## Task item
Render the lines below as a numbered list, skipping any blank lines and leaving the pictures out of your answer.
Data block START
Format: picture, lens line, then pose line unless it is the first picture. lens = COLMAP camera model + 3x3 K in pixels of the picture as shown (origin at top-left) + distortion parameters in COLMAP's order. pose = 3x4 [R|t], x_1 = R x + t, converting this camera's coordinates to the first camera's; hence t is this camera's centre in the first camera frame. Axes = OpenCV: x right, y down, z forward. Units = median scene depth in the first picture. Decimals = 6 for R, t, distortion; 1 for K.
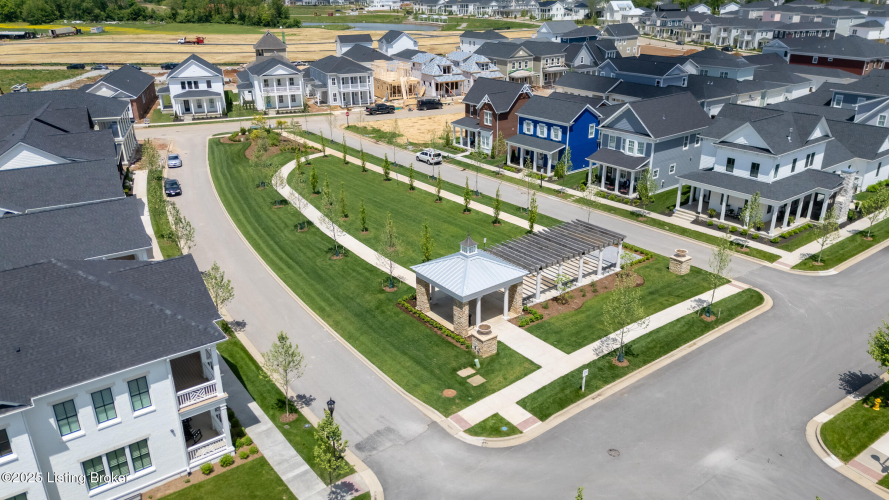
lens RADIAL K [[654.4, 0, 444.5], [0, 654.4, 250.0], [0, 0, 1]] dist [0.034927, -0.000154]
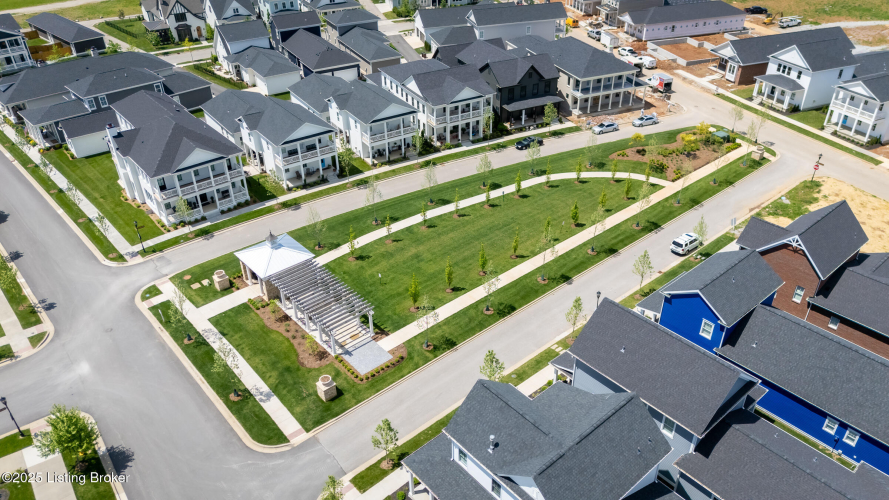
lens RADIAL K [[654.4, 0, 444.5], [0, 654.4, 250.0], [0, 0, 1]] dist [0.034927, -0.000154]
pose [[0.062084, 0.552664, -0.831089, 1.185464], [-0.368060, 0.786684, 0.495641, -0.786656], [0.927727, 0.275120, 0.252254, 0.900277]]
Data block END
## Reply to the task
1. Format: picture, lens line, then pose line unless it is the first picture. lens = COLMAP camera model + 3x3 K in pixels of the picture as shown (origin at top-left) + distortion parameters in COLMAP's order. pose = 3x4 [R|t], x_1 = R x + t, converting this camera's coordinates to the first camera's; hence t is this camera's centre in the first camera frame. Axes = OpenCV: x right, y down, z forward. Units = median scene depth in the first picture. Decimals = 6 for R, t, distortion; 1 for K.
2. lens RADIAL K [[654.4, 0, 444.5], [0, 654.4, 250.0], [0, 0, 1]] dist [0.034927, -0.000154]
3. lens RADIAL K [[654.4, 0, 444.5], [0, 654.4, 250.0], [0, 0, 1]] dist [0.034927, -0.000154]
4. pose [[0.062084, 0.552664, -0.831089, 1.185464], [-0.368060, 0.786684, 0.495641, -0.786656], [0.927727, 0.275120, 0.252254, 0.900277]]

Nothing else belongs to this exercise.